• **INSTRUCTIONS FOR THE TASK**
Take the line with "contient pas ce" and the rest of the lines after it, to the end of the entries, and restate them exactly.

• **THE INPUT**
· · · · ·

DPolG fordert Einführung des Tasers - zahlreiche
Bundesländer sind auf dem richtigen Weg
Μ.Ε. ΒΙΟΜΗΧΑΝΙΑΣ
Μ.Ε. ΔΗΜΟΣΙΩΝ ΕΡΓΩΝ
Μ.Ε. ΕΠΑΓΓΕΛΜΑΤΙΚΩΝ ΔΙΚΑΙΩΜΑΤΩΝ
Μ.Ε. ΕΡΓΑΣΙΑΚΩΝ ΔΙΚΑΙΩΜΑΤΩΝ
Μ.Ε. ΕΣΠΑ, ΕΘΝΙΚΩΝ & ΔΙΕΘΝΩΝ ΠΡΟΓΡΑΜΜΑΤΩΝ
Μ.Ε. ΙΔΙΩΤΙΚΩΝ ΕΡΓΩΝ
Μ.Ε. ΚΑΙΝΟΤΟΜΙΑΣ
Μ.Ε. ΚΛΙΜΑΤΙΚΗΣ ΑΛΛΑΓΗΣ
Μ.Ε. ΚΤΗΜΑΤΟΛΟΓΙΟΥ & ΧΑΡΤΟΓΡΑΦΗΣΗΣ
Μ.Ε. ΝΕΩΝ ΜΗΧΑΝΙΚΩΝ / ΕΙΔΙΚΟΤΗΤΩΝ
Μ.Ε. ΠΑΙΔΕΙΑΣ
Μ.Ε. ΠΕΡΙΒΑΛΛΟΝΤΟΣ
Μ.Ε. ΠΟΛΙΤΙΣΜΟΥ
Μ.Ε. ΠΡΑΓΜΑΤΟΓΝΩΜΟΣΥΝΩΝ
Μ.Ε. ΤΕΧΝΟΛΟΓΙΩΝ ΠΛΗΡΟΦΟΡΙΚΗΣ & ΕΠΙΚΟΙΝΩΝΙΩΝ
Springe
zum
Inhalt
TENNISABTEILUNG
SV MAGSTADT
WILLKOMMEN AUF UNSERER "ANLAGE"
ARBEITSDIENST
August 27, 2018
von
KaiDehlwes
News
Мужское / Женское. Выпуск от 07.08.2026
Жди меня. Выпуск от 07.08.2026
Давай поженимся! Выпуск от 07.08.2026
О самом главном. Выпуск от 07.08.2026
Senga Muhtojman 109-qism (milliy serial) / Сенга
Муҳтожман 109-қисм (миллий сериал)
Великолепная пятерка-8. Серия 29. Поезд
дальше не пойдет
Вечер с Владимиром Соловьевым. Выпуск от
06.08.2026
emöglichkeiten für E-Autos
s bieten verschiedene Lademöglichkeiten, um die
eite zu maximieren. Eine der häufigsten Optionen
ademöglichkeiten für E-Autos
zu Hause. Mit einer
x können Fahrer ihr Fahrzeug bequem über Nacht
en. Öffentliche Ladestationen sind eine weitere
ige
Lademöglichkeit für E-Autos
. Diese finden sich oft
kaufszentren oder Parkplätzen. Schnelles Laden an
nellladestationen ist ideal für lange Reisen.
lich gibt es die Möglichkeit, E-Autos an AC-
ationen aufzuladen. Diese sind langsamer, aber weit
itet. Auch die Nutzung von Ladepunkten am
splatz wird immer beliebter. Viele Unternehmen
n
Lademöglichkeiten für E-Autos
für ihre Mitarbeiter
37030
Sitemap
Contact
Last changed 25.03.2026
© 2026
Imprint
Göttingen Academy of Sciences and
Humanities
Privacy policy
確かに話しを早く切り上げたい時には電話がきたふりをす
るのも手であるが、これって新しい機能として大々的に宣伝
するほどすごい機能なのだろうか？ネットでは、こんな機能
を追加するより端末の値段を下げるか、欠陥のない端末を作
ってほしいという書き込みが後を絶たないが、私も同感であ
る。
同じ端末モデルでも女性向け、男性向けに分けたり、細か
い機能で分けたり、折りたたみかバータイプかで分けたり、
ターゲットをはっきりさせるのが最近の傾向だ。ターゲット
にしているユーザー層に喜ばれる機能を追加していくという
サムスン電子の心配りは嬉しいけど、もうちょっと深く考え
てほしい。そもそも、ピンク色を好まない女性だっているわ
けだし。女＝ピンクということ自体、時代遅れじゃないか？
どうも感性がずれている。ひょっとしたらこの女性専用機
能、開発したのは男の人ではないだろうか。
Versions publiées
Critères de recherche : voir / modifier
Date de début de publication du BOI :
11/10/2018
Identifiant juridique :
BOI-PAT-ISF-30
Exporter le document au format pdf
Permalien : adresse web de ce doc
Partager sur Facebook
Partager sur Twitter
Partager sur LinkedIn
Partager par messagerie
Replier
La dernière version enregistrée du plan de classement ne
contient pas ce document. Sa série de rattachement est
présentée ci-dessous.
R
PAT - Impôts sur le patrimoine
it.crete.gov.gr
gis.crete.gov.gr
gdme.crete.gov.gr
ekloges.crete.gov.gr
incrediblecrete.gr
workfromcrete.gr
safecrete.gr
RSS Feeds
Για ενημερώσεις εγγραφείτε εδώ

· · · · ·

• **EXERCISE SOLUTION**
contient pas ce document. Sa série de rattachement est
présentée ci-dessous.
R
PAT - Impôts sur le patrimoine
it.crete.gov.gr
gis.crete.gov.gr
gdme.crete.gov.gr
ekloges.crete.gov.gr
incrediblecrete.gr
workfromcrete.gr
safecrete.gr
RSS Feeds
Για ενημερώσεις εγγραφείτε εδώ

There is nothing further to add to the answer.